Whisper model.transcribe() on a file with long silences produces repeated text hallucinations
Why: Whisper hallucinates during long silence regions, producing repeated phrases like "Thank you for watching" or "Subscribe to our channel"; this is a known Whisper bug on audio with gaps or low-speech content.
Detect: the transcript contains repeated short phrases that don't appear in the original audio; the hallucination rate increases with silence duration and with smaller Whisper models.
Fix: use faster-whisper with vad_filter=True (Voice Activity Detection) to skip silent segments before transcription; or use Deepgram which handles silences without hallucinating.

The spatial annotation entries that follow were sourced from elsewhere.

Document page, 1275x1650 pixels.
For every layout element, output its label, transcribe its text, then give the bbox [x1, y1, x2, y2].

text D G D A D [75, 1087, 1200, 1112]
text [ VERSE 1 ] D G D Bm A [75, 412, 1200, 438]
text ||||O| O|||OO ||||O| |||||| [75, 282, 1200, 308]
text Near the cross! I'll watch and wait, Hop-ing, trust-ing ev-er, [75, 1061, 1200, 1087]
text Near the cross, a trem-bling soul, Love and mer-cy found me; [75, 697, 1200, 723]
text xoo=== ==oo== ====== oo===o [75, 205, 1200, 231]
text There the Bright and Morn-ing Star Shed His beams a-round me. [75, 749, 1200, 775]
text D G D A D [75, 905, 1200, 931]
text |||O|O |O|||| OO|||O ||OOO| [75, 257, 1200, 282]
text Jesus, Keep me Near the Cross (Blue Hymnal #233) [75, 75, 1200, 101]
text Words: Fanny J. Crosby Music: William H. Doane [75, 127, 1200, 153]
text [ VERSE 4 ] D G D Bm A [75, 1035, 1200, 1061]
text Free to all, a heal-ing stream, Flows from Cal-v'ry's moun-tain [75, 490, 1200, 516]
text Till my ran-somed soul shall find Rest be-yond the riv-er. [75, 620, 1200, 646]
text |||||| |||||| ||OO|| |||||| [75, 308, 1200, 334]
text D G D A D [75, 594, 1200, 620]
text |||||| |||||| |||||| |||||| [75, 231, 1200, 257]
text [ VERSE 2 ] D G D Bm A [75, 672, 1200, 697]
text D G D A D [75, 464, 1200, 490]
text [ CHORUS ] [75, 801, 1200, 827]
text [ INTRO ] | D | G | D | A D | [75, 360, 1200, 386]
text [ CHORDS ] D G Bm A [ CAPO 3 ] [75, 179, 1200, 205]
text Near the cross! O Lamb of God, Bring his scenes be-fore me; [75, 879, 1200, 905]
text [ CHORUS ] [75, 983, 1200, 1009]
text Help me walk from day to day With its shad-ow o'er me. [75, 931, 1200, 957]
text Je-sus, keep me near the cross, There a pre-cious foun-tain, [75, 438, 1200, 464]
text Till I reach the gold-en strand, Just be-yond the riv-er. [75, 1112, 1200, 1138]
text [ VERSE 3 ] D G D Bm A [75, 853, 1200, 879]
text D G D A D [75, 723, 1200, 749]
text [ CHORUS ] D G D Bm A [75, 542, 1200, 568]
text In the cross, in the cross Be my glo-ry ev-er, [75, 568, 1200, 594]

OpenAI Realtime API audio buffer fills up and drops frames because the PCM16 chunk size is too large for the WebSocket message loop
Why: the Realtime API expects small PCM16 chunks (~8KB at a time); if the audio capture library sends large chunks (e.g., 100ms at 48kHz = ~9.6KB per chunk), some WebSocket implementations queue them and delay processing, increasing perceived latency.
Detect: increasing microphone sample rate makes latency worse instead of better; the input_audio_buffer.append events arrive at the server with irregular timing.
Fix: cap chunk size to 4096 bytes per input_audio_buffer.append event; break large audio captures into smaller chunks before sending.

ElevenLabs TTS audio chunks are played in the wrong order because concurrent sentence synthesis calls return out of order
Why: if multiple TTS synthesis calls are fired concurrently (one per sentence), network latency causes them to return in a different order than they were sent; the audio stream plays the second sentence before the first.
Detect: the voice response sounds garbled with sentences out of sequence; slowing down synthesis (one call at a time) resolves the issue.
Fix: synthesise sentences sequentially, not concurrently; use an asyncio.Queue to order synthesis requests and play them in arrival order.

Connections

multimodal/vision — vision capabilities alongside audio
llms/model-families — which models support native audio
agents/react-pattern — voice agents as a specialisation of agentic loops
web-frameworks/fastapi — serving the voice pipeline via WebSocket

Open Questions

Will Anthropic add native audio input/output to Claude, or will Whisper→Claude→TTS remain the standard pipeline?
At what scale does Deepgram's cost advantage over Whisper API justify the migration from OpenAI's ecosystem?
How much latency reduction does the OpenAI Realtime API actually achieve over a well-optimised Whisper+GPT-4o+TTS pipeline?